### Work to be completed
In full and unaltered, output the records below.
———
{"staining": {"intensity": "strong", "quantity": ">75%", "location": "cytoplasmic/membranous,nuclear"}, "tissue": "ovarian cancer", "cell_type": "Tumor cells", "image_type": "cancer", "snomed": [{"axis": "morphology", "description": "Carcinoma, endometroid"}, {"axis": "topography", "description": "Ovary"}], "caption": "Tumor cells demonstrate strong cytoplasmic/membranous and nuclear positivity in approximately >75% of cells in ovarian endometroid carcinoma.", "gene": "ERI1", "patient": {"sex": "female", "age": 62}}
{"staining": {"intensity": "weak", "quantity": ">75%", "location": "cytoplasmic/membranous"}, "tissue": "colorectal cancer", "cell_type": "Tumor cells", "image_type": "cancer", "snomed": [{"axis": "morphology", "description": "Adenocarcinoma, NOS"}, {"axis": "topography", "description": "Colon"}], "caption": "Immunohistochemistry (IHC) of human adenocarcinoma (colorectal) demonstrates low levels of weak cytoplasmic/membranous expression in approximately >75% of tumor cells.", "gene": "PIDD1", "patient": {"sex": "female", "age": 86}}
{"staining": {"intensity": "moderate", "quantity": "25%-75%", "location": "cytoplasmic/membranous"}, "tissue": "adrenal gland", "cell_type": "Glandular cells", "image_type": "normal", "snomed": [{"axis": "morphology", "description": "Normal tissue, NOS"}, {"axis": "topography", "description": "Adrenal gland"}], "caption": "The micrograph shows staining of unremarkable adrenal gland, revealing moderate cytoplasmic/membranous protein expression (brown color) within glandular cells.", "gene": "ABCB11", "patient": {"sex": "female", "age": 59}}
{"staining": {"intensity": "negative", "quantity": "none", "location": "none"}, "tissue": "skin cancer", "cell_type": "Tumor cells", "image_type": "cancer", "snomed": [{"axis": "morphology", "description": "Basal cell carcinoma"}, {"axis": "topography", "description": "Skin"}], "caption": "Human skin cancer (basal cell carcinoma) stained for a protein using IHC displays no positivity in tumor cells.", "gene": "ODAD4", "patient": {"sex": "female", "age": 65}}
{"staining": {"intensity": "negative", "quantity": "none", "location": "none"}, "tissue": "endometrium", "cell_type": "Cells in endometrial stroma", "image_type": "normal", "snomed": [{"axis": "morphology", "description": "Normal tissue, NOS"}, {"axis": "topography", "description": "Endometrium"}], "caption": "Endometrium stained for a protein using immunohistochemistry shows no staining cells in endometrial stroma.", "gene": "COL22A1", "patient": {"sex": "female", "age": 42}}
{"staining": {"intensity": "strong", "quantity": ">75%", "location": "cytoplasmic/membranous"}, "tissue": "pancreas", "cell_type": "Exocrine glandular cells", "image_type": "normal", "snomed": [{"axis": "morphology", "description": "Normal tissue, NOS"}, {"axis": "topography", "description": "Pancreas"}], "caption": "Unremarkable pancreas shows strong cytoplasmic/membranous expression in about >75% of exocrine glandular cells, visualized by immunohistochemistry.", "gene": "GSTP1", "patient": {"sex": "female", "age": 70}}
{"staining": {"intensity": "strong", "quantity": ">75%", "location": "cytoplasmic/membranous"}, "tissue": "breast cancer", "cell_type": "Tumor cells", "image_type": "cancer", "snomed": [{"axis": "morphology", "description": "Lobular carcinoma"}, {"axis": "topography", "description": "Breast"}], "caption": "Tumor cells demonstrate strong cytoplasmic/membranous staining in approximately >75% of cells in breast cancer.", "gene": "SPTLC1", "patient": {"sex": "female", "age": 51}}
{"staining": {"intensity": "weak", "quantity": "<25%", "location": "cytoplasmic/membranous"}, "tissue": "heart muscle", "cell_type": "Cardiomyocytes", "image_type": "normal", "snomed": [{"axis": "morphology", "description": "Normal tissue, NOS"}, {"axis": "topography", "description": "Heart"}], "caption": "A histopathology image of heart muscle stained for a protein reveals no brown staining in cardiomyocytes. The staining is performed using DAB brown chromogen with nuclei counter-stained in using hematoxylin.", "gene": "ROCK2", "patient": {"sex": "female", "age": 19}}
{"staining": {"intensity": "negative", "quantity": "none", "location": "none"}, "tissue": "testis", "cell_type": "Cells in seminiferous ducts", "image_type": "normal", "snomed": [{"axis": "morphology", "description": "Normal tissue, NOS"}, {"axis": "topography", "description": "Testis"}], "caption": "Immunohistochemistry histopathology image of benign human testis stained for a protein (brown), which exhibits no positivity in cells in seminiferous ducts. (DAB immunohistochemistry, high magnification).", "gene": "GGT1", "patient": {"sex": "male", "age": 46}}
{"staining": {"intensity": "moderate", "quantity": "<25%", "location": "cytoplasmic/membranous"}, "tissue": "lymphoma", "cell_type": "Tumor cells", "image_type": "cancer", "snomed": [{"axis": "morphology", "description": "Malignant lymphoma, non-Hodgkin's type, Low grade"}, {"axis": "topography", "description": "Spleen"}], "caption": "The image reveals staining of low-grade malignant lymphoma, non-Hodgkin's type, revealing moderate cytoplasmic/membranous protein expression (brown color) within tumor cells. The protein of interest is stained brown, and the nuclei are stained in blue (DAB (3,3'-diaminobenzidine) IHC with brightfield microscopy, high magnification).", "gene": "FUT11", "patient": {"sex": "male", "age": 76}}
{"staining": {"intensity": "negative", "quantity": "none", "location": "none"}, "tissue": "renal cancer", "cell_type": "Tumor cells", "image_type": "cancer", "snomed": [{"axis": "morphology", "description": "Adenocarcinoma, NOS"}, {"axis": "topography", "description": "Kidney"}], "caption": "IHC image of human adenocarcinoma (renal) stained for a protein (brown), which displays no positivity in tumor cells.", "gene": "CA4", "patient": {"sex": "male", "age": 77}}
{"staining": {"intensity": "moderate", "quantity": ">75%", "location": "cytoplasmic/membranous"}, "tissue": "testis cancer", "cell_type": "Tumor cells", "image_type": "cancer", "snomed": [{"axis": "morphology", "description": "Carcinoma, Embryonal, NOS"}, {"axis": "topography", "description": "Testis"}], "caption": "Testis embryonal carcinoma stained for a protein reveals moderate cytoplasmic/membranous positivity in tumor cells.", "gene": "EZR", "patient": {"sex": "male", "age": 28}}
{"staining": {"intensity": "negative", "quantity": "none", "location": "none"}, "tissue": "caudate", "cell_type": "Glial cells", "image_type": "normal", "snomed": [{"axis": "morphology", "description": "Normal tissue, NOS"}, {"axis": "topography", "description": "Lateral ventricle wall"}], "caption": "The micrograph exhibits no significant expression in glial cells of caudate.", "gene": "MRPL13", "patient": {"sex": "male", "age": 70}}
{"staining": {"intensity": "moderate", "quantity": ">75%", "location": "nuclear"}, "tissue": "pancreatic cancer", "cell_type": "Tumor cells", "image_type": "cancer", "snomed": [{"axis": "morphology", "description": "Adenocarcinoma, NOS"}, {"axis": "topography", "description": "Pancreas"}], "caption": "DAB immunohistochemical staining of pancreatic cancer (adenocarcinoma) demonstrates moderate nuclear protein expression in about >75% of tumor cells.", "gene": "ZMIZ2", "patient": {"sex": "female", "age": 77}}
———
### Worked solution
{"staining": {"intensity": "strong", "quantity": ">75%", "location": "cytoplasmic/membranous,nuclear"}, "tissue": "ovarian cancer", "cell_type": "Tumor cells", "image_type": "cancer", "snomed": [{"axis": "morphology", "description": "Carcinoma, endometroid"}, {"axis": "topography", "description": "Ovary"}], "caption": "Tumor cells demonstrate strong cytoplasmic/membranous and nuclear positivity in approximately >75% of cells in ovarian endometroid carcinoma.", "gene": "ERI1", "patient": {"sex": "female", "age": 62}}
{"staining": {"intensity": "weak", "quantity": ">75%", "location": "cytoplasmic/membranous"}, "tissue": "colorectal cancer", "cell_type": "Tumor cells", "image_type": "cancer", "snomed": [{"axis": "morphology", "description": "Adenocarcinoma, NOS"}, {"axis": "topography", "description": "Colon"}], "caption": "Immunohistochemistry (IHC) of human adenocarcinoma (colorectal) demonstrates low levels of weak cytoplasmic/membranous expression in approximately >75% of tumor cells.", "gene": "PIDD1", "patient": {"sex": "female", "age": 86}}
{"staining": {"intensity": "moderate", "quantity": "25%-75%", "location": "cytoplasmic/membranous"}, "tissue": "adrenal gland", "cell_type": "Glandular cells", "image_type": "normal", "snomed": [{"axis": "morphology", "description": "Normal tissue, NOS"}, {"axis": "topography", "description": "Adrenal gland"}], "caption": "The micrograph shows staining of unremarkable adrenal gland, revealing moderate cytoplasmic/membranous protein expression (brown color) within glandular cells.", "gene": "ABCB11", "patient": {"sex": "female", "age": 59}}
{"staining": {"intensity": "negative", "quantity": "none", "location": "none"}, "tissue": "skin cancer", "cell_type": "Tumor cells", "image_type": "cancer", "snomed": [{"axis": "morphology", "description": "Basal cell carcinoma"}, {"axis": "topography", "description": "Skin"}], "caption": "Human skin cancer (basal cell carcinoma) stained for a protein using IHC displays no positivity in tumor cells.", "gene": "ODAD4", "patient": {"sex": "female", "age": 65}}
{"staining": {"intensity": "negative", "quantity": "none", "location": "none"}, "tissue": "endometrium", "cell_type": "Cells in endometrial stroma", "image_type": "normal", "snomed": [{"axis": "morphology", "description": "Normal tissue, NOS"}, {"axis": "topography", "description": "Endometrium"}], "caption": "Endometrium stained for a protein using immunohistochemistry shows no staining cells in endometrial stroma.", "gene": "COL22A1", "patient": {"sex": "female", "age": 42}}
{"staining": {"intensity": "strong", "quantity": ">75%", "location": "cytoplasmic/membranous"}, "tissue": "pancreas", "cell_type": "Exocrine glandular cells", "image_type": "normal", "snomed": [{"axis": "morphology", "description": "Normal tissue, NOS"}, {"axis": "topography", "description": "Pancreas"}], "caption": "Unremarkable pancreas shows strong cytoplasmic/membranous expression in about >75% of exocrine glandular cells, visualized by immunohistochemistry.", "gene": "GSTP1", "patient": {"sex": "female", "age": 70}}
{"staining": {"intensity": "strong", "quantity": ">75%", "location": "cytoplasmic/membranous"}, "tissue": "breast cancer", "cell_type": "Tumor cells", "image_type": "cancer", "snomed": [{"axis": "morphology", "description": "Lobular carcinoma"}, {"axis": "topography", "description": "Breast"}], "caption": "Tumor cells demonstrate strong cytoplasmic/membranous staining in approximately >75% of cells in breast cancer.", "gene": "SPTLC1", "patient": {"sex": "female", "age": 51}}
{"staining": {"intensity": "weak", "quantity": "<25%", "location": "cytoplasmic/membranous"}, "tissue": "heart muscle", "cell_type": "Cardiomyocytes", "image_type": "normal", "snomed": [{"axis": "morphology", "description": "Normal tissue, NOS"}, {"axis": "topography", "description": "Heart"}], "caption": "A histopathology image of heart muscle stained for a protein reveals no brown staining in cardiomyocytes. The staining is performed using DAB brown chromogen with nuclei counter-stained in using hematoxylin.", "gene": "ROCK2", "patient": {"sex": "female", "age": 19}}
{"staining": {"intensity": "negative", "quantity": "none", "location": "none"}, "tissue": "testis", "cell_type": "Cells in seminiferous ducts", "image_type": "normal", "snomed": [{"axis": "morphology", "description": "Normal tissue, NOS"}, {"axis": "topography", "description": "Testis"}], "caption": "Immunohistochemistry histopathology image of benign human testis stained for a protein (brown), which exhibits no positivity in cells in seminiferous ducts. (DAB immunohistochemistry, high magnification).", "gene": "GGT1", "patient": {"sex": "male", "age": 46}}
{"staining": {"intensity": "moderate", "quantity": "<25%", "location": "cytoplasmic/membranous"}, "tissue": "lymphoma", "cell_type": "Tumor cells", "image_type": "cancer", "snomed": [{"axis": "morphology", "description": "Malignant lymphoma, non-Hodgkin's type, Low grade"}, {"axis": "topography", "description": "Spleen"}], "caption": "The image reveals staining of low-grade malignant lymphoma, non-Hodgkin's type, revealing moderate cytoplasmic/membranous protein expression (brown color) within tumor cells. The protein of interest is stained brown, and the nuclei are stained in blue (DAB (3,3'-diaminobenzidine) IHC with brightfield microscopy, high magnification).", "gene": "FUT11", "patient": {"sex": "male", "age": 76}}
{"staining": {"intensity": "negative", "quantity": "none", "location": "none"}, "tissue": "renal cancer", "cell_type": "Tumor cells", "image_type": "cancer", "snomed": [{"axis": "morphology", "description": "Adenocarcinoma, NOS"}, {"axis": "topography", "description": "Kidney"}], "caption": "IHC image of human adenocarcinoma (renal) stained for a protein (brown), which displays no positivity in tumor cells.", "gene": "CA4", "patient": {"sex": "male", "age": 77}}
{"staining": {"intensity": "moderate", "quantity": ">75%", "location": "cytoplasmic/membranous"}, "tissue": "testis cancer", "cell_type": "Tumor cells", "image_type": "cancer", "snomed": [{"axis": "morphology", "description": "Carcinoma, Embryonal, NOS"}, {"axis": "topography", "description": "Testis"}], "caption": "Testis embryonal carcinoma stained for a protein reveals moderate cytoplasmic/membranous positivity in tumor cells.", "gene": "EZR", "patient": {"sex": "male", "age": 28}}
{"staining": {"intensity": "negative", "quantity": "none", "location": "none"}, "tissue": "caudate", "cell_type": "Glial cells", "image_type": "normal", "snomed": [{"axis": "morphology", "description": "Normal tissue, NOS"}, {"axis": "topography", "description": "Lateral ventricle wall"}], "caption": "The micrograph exhibits no significant expression in glial cells of caudate.", "gene": "MRPL13", "patient": {"sex": "male", "age": 70}}
{"staining": {"intensity": "moderate", "quantity": ">75%", "location": "nuclear"}, "tissue": "pancreatic cancer", "cell_type": "Tumor cells", "image_type": "cancer", "snomed": [{"axis": "morphology", "description": "Adenocarcinoma, NOS"}, {"axis": "topography", "description": "Pancreas"}], "caption": "DAB immunohistochemical staining of pancreatic cancer (adenocarcinoma) demonstrates moderate nuclear protein expression in about >75% of tumor cells.", "gene": "ZMIZ2", "patient": {"sex": "female", "age": 77}}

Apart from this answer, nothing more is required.